Flores de ruina

Crítica de Horacio Bilbao - Clarín

Raras ancianas de pueblo

Con algunos ajustes en el guión y los diálogos la película lograría ponerse a la altura de la atmósfera que genera, su mayor logro.

“Ramírez, el campo es nuestro”, se escucha en off en la primera escena. Y aparece una pala ensangrentada. Y la presencia intimidante de tres mujeres mayores, que en otro ámbito provocarían, tal vez, ternura o compasión. Viven en el campo, manejan una Chevrolet Apache, hablan de comidas, se clavan uno que otro licor por las noches pero no tienen plata ni para hacer servilletas mientras aspiran a mantener cierto aire aristocrático.

Las tres mujeres son el motor de Flores de ruina, la nueva película que los prolíficos Julio Midú y Fabio Junco, a través de su elogiable Fundación Cine con Vecinos, traen a las salas.

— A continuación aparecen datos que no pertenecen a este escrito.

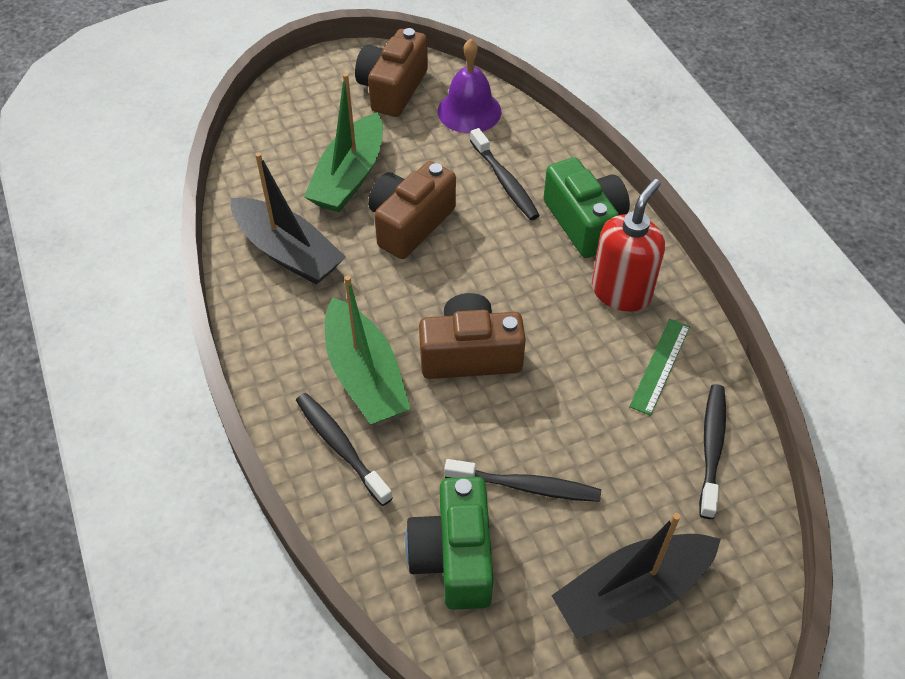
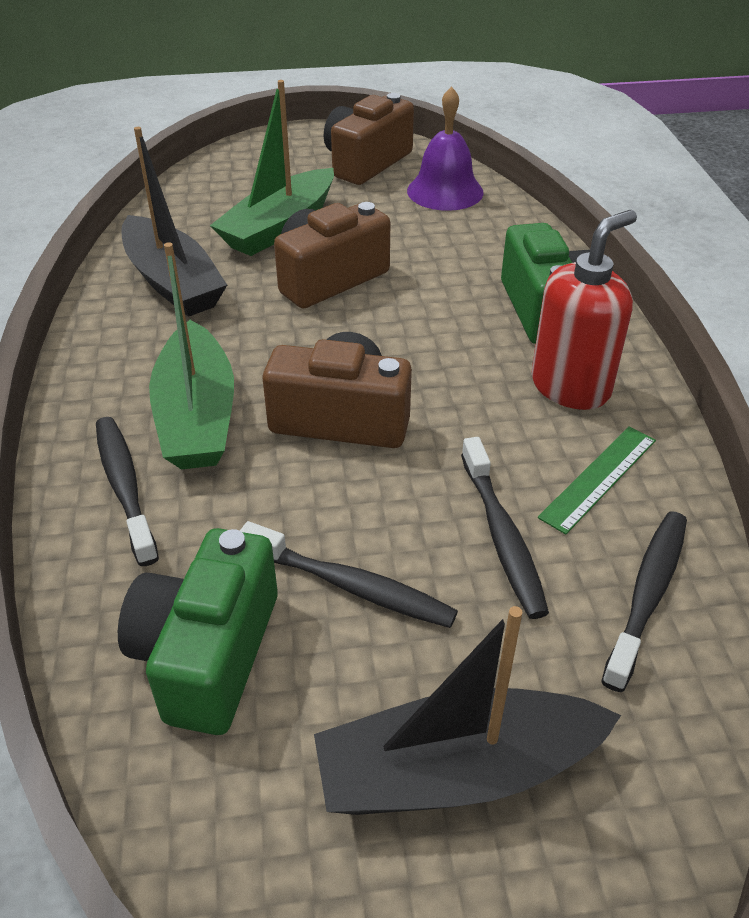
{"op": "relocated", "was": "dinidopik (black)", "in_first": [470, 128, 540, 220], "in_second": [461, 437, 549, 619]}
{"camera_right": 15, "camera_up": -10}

La confirmación de una manera de hacer cine que ya lleva 25 largometrajes nacidos de su lugar en el mundo, Saladillo.

Volvamos a la película, una comedia negra que apuesta a la bien lograda atmósfera que generan estas tres veteranas de armas tomar (Nélida Augustoni, René Regina y la actriz Ellen Wolf). Habitantes de un pueblo conmocionado por la apertura de El cacharro, un garito donde pasa de todo, ellas están a la altura de las circunstancias. Andan a los tiros, en este páramo que cambió mucho, donde proliferan los ajustes de cuentas, y donde indefectiblemente se toparán con el malandra más buscado del lugar. Juegos de intrigas, necesidades mutuas, apariencias que engañan, en una trama donde hay muertes, mucha pala y entierros al por mayor para guardar las apariencias.

Sin cuestionar el dignísimo trabajo de los vecinos, por momentos hay giros previsibles en el guión y algunos diálogos inconsistentes. Esto se explica por el modo de trabajo de los directores / guionistas, que por lo general liberan a estos actores no actores para que armen los diálogos con sus propias palabras. La espontaneidad gana en frescura, pero a veces atenta contra la solidez narrativa. Y en el caso de Flores de ruina, se produce una excesiva teatralización de algunas escenas, que por otro lado es clave para la atmósfera que busca transmitir la película. El avance formidable en la calidad fílmica de Midú y Juncos, a esta altura de su carrera, amerita estas exigencias. Más allá de esta historia encerrada que confirma el dicho de pueblo chico infierno grande y nos recuerda que la ancianidad no siempre es sinónimo de ternura.